Arzoo learns about this and tries to meet with her kids more often, as she doesn't want them to forget her. She becomes jealous of Faiz and Jia's relationship, as she feels that Faiz had truly loved none other than her. She brings her children to her and Mohsin's house, to which Mohsin disagrees. He screams and misbehaves with the children causing them to leave. She tries to apologize to her children, but they still don't talk to her. Arzoo starts regretting leaving Faiz for some time and calls him with the excuse of talking to the children, to which he says that he is going on honeymoon to Bangkok and the children are gone. Arzoo gets jealous and asks Mohsin to take her to Bangkok as well. Throughout this time, Mohsin is shown to be having an affair with Arzoo's friend and that both of them are using Arzoo for her money.

Faiz and Jia are followed by Arzoo to Bangkok. Mohsin helps Jia as she was chased by a few robbers. Meanwhile, Faiz and Arzoo meet as Arzoo calls Faiz as she exchanges the phones purposely. When Jia finds out that Mohsin and Arzoo are in Bangkok she freaks out fearing that she will lose Faiz to Arzoo. Faiz tells Jia that he loves her. Meanwhile, Arzoo continues to stalk Faiz and Jia. Faiz and Jia go back to Pakistan after Jia's brother has an accident. Around that time Zubair returns to Pakistan. Arzoo hires him for her own gain to make Faiz, believe that Jia is cheating on him with Zubair. He believes it when he sees Zubair and Jia at the beach talking to each other not knowing that Jia is asking him to leave her alone. Faiz kicks Jia out, and she is sent back home. Jia is devastated so her brother goes to talk to Faiz and sees that he has invited Arzoo back into his home.

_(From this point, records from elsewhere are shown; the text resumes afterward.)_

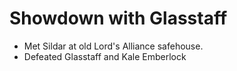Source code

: # Showdown with Glasstaff

- Met Sildar at old  Lord's Alliance safehouse.
- Defeated Glasstaff and Kale Emberlock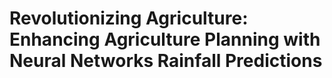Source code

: # Revolutionizing Agriculture: Enhancing Agriculture Planning with Neural Networks Rainfall Predictions
 
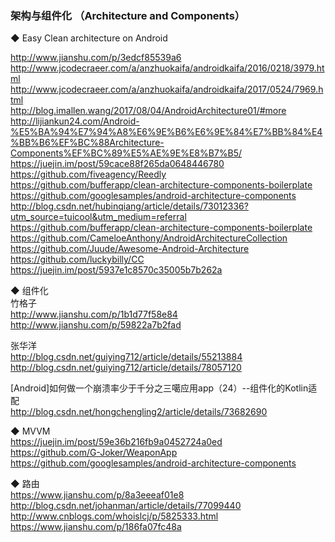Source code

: ### 架构与组件化 （Architecture and Components） 

◆ Easy Clean architecture on Android

http://www.jianshu.com/p/3edcf85539a6  
http://www.jcodecraeer.com/a/anzhuokaifa/androidkaifa/2016/0218/3979.html  
http://www.jcodecraeer.com/a/anzhuokaifa/androidkaifa/2017/0524/7969.html  
http://blog.imallen.wang/2017/08/04/AndroidArchitecture01/#more  
http://lijiankun24.com/Android-%E5%BA%94%E7%94%A8%E6%9E%B6%E6%9E%84%E7%BB%84%E4%BB%B6%EF%BC%88Architecture-Components%EF%BC%89%E5%AE%9E%E8%B7%B5/  
https://juejin.im/post/59cace88f265da0648446780  
https://github.com/fiveagency/Reedly  
https://github.com/bufferapp/clean-architecture-components-boilerplate  
https://github.com/googlesamples/android-architecture-components  
http://blog.csdn.net/hubinqiang/article/details/73012336?utm_source=tuicool&utm_medium=referral  
https://github.com/bufferapp/clean-architecture-components-boilerplate  
https://github.com/CameloeAnthony/AndroidArchitectureCollection  
https://github.com/Juude/Awesome-Android-Architecture  
https://github.com/luckybilly/CC  
https://juejin.im/post/5937e1c8570c35005b7b262a  

◆ 组件化  
竹格子  
http://www.jianshu.com/p/1b1d77f58e84  
http://www.jianshu.com/p/59822a7b2fad  

张华洋    
http://blog.csdn.net/guiying712/article/details/55213884  
http://blog.csdn.net/guiying712/article/details/78057120  

[Android]如何做一个崩溃率少于千分之三噶应用app（24）--组件化的Kotlin适配  
http://blog.csdn.net/hongchengling2/article/details/73682690  


◆ MVVM  
https://juejin.im/post/59e36b216fb9a0452724a0ed  
https://github.com/G-Joker/WeaponApp  
https://github.com/googlesamples/android-architecture-components  


◆ 路由  
https://www.jianshu.com/p/8a3eeeaf01e8  
http://blog.csdn.net/johanman/article/details/77099440  
http://www.cnblogs.com/whoislcj/p/5825333.html  
https://www.jianshu.com/p/186fa07fc48a  


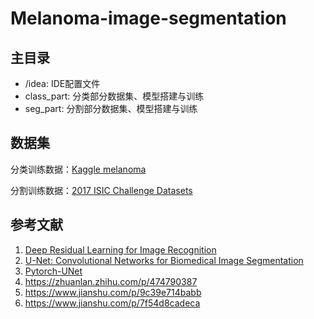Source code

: # Melanoma-image-segmentation

## 主目录
- /idea: IDE配置文件
- class_part: 分类部分数据集、模型搭建与训练
- seg_part: 分割部分数据集、模型搭建与训练

## 数据集

分类训练数据：[Kaggle melanoma](https://www.kaggle.com/datasets/drscarlat/melanoma)

分割训练数据：[2017 ISIC Challenge Datasets](https://challenge.isic-archive.com/data/#2017)



## 参考文献

1. [Deep Residual Learning for Image Recognition](https://arxiv.org/abs/1512.03385)
2. [U-Net: Convolutional Networks for Biomedical Image Segmentation](https://arxiv.org/pdf/1505.04597.pdf)
3. [Pytorch-UNet](https://github.com/milesial/Pytorch-UNet)
4. https://zhuanlan.zhihu.com/p/474790387
5. https://www.jianshu.com/p/9c39e714babb
6. https://www.jianshu.com/p/7f54d8cadeca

Arzoo and Mohsin are also in cahoots as he wants everything from her including properties and money. Arzoo refuses and tries to sue him. Zubair is told that Arzoo is Faiz's ex-wife so he quits his job. The children return to find out that Arzoo is living there; they are not happy because they want Jia back. They go the next day and ask Jia to come back home. Since Jia loves them she agrees. Faiz asks what Jia is doing there and tells her to leave, he gives her the divorce papers to sign.

Mohsin divorces Arzoo, and she tells him to be happy. Faiz meets with Mohsin and finds out that Arzoo lied to him when she said she didn't want anything. Faiz apologizes to Jia as does Zubair about their behavior towards her. Arzoo is shocked by the turn of events when she sees Jia, Faiz and the kids going out for dinner and the kids tell her that she isn't their mother. Then Arzoo goes to Mohsin there she finds him with her friend: Mohsin tells her he's leaving her for her friend, Anum. The end shows an angry Arzoo going back to her home alone crying. She goes into her room and starts saying that she has everything then why is she crying. Then she is drawing on the floor with her finger and starts laughing.

== Cast ==
- Sohai Ali Abro as Jahan Ara "Jiya"
- Goher Mumtaz as Faiz
- Azfar Rehman as Mohsin
- Ayesha Omar as Arzoo
- Saba Hameed as Faiz's mother
- Arisha Razi as Sabeen
- Farah Nadeem as Jia's mother
- Uzma Akhter as Jiah's bhabhi
- Yasir Shoro as Zubair

== Soundtrack ==
Tanhais original title song is sung by Goher Mumtaz of Jal.